■ **TASK PROMPT**:
An exact copy of every record below is needed, with all pictures removed.

■ **MATERIAL SUPPLIED**:
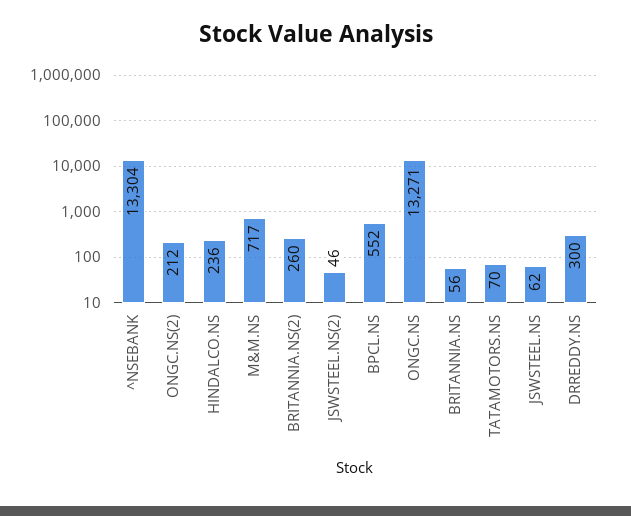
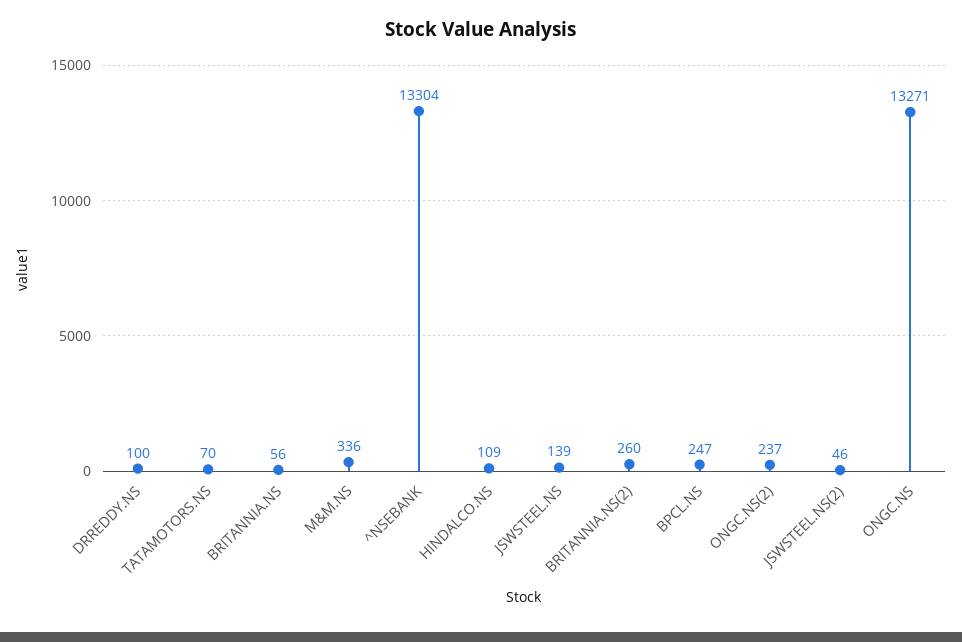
ONGC.NS(2): 212 -> 237
HINDALCO.NS: 236 -> 109
M&M.NS: 717 -> 336
BPCL.NS: 552 -> 247
JSWSTEEL.NS: 62 -> 139
DRREDDY.NS: 300 -> 100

■ **WRITTEN SOLUTION**:
ONGC.NS(2): 212 -> 237
HINDALCO.NS: 236 -> 109
M&M.NS: 717 -> 336
BPCL.NS: 552 -> 247
JSWSTEEL.NS: 62 -> 139
DRREDDY.NS: 300 -> 100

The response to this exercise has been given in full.